本文
----

もしもバレエが、ジャンプの高さや回転数といった、ダンサーの身体能力の高さを愛でるだけのものであれば、バレエに音楽は必須ではない。タイミングやリズム感の訓練をしたいのであれば、先生の手拍子やメトロノームに合わせてレッスンをすれば良い。しかし実際には、長い歴史の中でバレエ音楽は必要とされてきた。それはやはり、音楽が持つ表情や個性、特徴をも含めて人間の身体で踊ることがバレエだ、と考えられているからではないかと思う。だからこそ、クラスレッスンの段階から音楽とともに身体を動かすのであり、その時点から、音楽を表現することは始まっている。これは拙著『バレエ伴奏者の歴史 19世紀パリ・オペラ座と現代、舞台裏で働く人々』で、志野さんを始めバレエに関わるさまざまな方へのインタビューをして、私が痛感したことでもある。

----

記録一覧
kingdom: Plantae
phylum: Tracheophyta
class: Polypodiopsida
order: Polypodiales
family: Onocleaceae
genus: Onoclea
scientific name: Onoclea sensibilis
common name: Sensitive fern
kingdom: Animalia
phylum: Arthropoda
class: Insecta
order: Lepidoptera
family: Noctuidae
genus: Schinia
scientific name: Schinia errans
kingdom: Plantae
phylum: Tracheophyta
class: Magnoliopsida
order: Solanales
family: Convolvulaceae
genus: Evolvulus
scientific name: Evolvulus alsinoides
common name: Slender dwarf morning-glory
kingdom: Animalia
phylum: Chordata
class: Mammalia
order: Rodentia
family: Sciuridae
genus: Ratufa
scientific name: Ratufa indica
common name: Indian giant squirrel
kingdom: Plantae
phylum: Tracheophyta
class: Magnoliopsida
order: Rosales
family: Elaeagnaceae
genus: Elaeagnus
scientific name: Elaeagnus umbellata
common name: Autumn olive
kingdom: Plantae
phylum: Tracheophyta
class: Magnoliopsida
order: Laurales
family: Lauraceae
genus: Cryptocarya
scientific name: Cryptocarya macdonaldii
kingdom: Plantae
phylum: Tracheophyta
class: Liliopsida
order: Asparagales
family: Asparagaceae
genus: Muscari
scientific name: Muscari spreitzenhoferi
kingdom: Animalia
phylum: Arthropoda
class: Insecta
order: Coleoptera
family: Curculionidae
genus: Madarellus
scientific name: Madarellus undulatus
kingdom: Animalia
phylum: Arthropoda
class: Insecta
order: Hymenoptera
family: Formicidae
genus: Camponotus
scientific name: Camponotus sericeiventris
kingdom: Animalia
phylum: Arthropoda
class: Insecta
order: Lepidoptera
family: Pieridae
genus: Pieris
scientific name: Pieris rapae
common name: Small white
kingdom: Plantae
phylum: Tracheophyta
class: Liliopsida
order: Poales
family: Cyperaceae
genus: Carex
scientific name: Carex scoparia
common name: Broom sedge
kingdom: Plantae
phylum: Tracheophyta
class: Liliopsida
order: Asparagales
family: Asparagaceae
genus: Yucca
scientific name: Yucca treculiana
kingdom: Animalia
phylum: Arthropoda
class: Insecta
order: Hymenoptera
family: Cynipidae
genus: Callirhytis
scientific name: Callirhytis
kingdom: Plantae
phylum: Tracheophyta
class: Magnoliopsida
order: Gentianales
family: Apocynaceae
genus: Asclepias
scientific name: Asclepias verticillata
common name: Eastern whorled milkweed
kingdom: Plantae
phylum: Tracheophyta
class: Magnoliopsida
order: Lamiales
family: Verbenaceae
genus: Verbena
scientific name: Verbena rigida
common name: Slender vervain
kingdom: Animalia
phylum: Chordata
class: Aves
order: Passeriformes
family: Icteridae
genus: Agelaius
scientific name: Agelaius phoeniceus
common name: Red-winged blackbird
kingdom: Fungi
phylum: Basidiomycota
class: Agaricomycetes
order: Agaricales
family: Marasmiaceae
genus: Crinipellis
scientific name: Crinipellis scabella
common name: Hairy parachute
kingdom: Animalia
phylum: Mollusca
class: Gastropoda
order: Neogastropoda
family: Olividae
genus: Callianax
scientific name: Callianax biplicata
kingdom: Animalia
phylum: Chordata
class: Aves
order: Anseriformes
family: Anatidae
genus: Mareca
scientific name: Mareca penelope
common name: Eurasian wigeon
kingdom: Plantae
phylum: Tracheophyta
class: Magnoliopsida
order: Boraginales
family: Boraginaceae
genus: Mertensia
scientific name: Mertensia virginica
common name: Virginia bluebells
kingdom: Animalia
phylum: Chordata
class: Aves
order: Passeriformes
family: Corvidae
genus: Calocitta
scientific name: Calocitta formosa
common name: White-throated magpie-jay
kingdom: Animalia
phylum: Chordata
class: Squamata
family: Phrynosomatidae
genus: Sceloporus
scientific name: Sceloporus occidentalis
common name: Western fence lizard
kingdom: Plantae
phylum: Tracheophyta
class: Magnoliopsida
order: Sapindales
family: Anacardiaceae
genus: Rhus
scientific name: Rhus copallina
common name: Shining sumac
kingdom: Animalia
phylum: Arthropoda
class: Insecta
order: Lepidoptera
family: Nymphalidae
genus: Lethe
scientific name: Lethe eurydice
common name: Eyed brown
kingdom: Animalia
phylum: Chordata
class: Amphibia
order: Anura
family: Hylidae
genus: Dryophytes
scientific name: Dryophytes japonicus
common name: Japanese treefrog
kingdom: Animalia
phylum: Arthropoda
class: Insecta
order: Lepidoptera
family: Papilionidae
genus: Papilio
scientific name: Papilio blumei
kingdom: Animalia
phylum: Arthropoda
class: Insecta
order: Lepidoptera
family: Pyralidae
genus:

----

課題内容 A
バレエ音楽を論じた本文のうち、「もしもバレエが、ジャンプの高」を含む語句で始まり「ビューをして、私が痛感したことでもある。」で終わる部分を、一字一句違えずに書き写してください。
課題内容 B
記録の冒頭から「family: Curculionidae」を含む行までを、その行も含めて、そのとおりに繰り返してください。
記録は本文とは無関係です。

解答全文 A
もしもバレエが、ジャンプの高さや回転数といった、ダンサーの身体能力の高さを愛でるだけのものであれば、バレエに音楽は必須ではない。タイミングやリズム感の訓練をしたいのであれば、先生の手拍子やメトロノームに合わせてレッスンをすれば良い。しかし実際には、長い歴史の中でバレエ音楽は必要とされてきた。それはやはり、音楽が持つ表情や個性、特徴をも含めて人間の身体で踊ることがバレエだ、と考えられているからではないかと思う。だからこそ、クラスレッスンの段階から音楽とともに身体を動かすのであり、その時点から、音楽を表現することは始まっている。これは拙著『バレエ伴奏者の歴史 19世紀パリ・オペラ座と現代、舞台裏で働く人々』で、志野さんを始めバレエに関わるさまざまな方へのインタビューをして、私が痛感したことでもある。

解答全文 B
kingdom: Plantae
phylum: Tracheophyta
class: Polypodiopsida
order: Polypodiales
family: Onocleaceae
genus: Onoclea
scientific name: Onoclea sensibilis
common name: Sensitive fern
kingdom: Animalia
phylum: Arthropoda
class: Insecta
order: Lepidoptera
family: Noctuidae
genus: Schinia
scientific name: Schinia errans
kingdom: Plantae
phylum: Tracheophyta
class: Magnoliopsida
order: Solanales
family: Convolvulaceae
genus: Evolvulus
scientific name: Evolvulus alsinoides
common name: Slender dwarf morning-glory
kingdom: Animalia
phylum: Chordata
class: Mammalia
order: Rodentia
family: Sciuridae
genus: Ratufa
scientific name: Ratufa indica
common name: Indian giant squirrel
kingdom: Plantae
phylum: Tracheophyta
class: Magnoliopsida
order: Rosales
family: Elaeagnaceae
genus: Elaeagnus
scientific name: Elaeagnus umbellata
common name: Autumn olive
kingdom: Plantae
phylum: Tracheophyta
class: Magnoliopsida
order: Laurales
family: Lauraceae
genus: Cryptocarya
scientific name: Cryptocarya macdonaldii
kingdom: Plantae
phylum: Tracheophyta
class: Liliopsida
order: Asparagales
family: Asparagaceae
genus: Muscari
scientific name: Muscari spreitzenhoferi
kingdom: Animalia
phylum: Arthropoda
class: Insecta
order: Coleoptera
family: Curculionidae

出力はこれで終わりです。